README - TTR Data of the ChildPoeDE Corpus
(Lehmann, Heumann, Kuijpers, Lauer & Lüdtke, 2023)
All TTR and MATTR values were calculated in R using the quanteda (http://quanteda.io/) package.
Poem titles were included if present.
doc_id
ID combining poem ID and file name.
types_per_doc
Number of types in the document/poem.
token_per_doc
Number of tokens in the document/poem.
TTR
Type-Token Ratio calculated by dividing the number of types by the total number of tokens.
(https://quanteda.io/reference/textstat_lexdiv.html).
MATTR_w8
Moving-Average Type-Token Ratio with a window of 8.
A window of 8 is the smallest possible unit for which a MATTR can be computed for all poems, since the shortest poem is 9 tokens long.

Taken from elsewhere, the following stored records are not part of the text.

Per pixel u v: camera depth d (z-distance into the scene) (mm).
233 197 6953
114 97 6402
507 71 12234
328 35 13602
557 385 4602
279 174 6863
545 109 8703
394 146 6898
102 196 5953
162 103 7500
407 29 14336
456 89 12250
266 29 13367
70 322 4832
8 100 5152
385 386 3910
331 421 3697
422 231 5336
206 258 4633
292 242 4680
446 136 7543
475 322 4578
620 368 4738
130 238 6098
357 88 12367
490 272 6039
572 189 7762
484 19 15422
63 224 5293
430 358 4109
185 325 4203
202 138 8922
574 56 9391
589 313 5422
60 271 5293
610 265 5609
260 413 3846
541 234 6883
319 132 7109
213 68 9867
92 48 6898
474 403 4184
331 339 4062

The Moving-Average Type-Token Ratio (Covington & McFall, 2010) calculates TTRs for a moving window of tokens from the first to the last token, computing a TTR for each window. The MATTR is the mean of the TTRs of each window.

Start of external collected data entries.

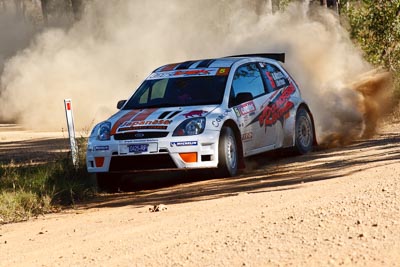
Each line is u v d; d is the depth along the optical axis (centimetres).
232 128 3519
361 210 2094
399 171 2641
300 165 3594
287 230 2003
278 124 3875
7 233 2661
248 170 3656
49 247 2294
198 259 1864
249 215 2275
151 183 3575
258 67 3938
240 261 1803
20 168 4031
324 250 1797
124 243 2164
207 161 3353
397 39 6041
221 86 3638
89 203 3244
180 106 3569
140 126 3400
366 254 1734
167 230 2248
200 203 2764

(https://quanteda.io/reference/textstat_lexdiv.html)
MATTR_w15
Moving-Average Type-Token Ratio with a window of 15 (25% quartile of stanza length).
Cannot be calculated for all poems. Value is NA if not applicable.
MATTR_w21
Moving-Average Type-Token Ratio with a window of 21 (median of stanza length).

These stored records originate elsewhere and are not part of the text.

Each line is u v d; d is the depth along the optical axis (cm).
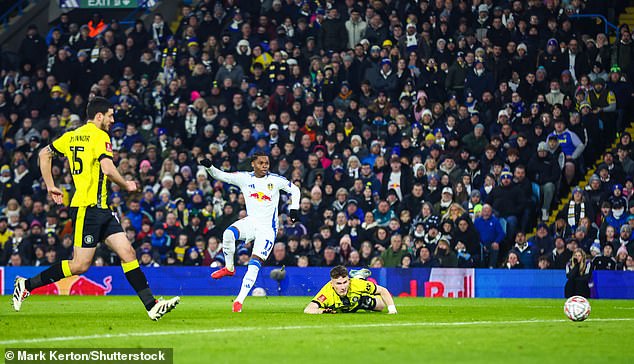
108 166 2333
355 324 2327
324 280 4762
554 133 5453
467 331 2131
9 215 5544
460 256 4803
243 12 6700
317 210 5200
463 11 6231
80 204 2380
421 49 6069
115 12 7506
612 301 4228
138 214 5366
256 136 5716
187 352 1664
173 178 5481
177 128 5953
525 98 5831
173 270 4934
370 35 6300
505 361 1570
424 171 5250
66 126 6206
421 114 5672
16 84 6738
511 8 6338
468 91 5738
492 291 4703
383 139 5603
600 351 1730
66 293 4994
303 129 5672
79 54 6612
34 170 5950
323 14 6525
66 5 7438
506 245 5031
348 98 5906
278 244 4881
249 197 3000
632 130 5894
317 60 6150
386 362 1546
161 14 7450
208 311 2956
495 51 5931
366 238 4972
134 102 6159
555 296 4678
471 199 5075
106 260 5153
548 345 1827
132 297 4519
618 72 5784
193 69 6325
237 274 4866
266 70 6172
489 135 5603
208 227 5200
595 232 4969
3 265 5312
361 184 5181
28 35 6894
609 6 6562
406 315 2767
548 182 5272
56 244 5225
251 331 2080
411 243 4916
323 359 1575
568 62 5947
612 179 5238
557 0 6222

Cannot be calculated for all poems. Value is NA if not applicable.
MATTR_w25
Moving-Average Type-Token Ratio with a window of 25 (arithmetic mean of stanza length).
Cannot be calculated for all poems. Value is NA if not applicable.
MATTR_w29
Moving-Average Type-Token Ratio with a window of 29 (75% quartile of stanza length).
Cannot be calculated for all poems. Value is NA if not applicable.
Note: The correlation between TTR and MATTR increases with increasing window size (from r=0.52 to r=.68).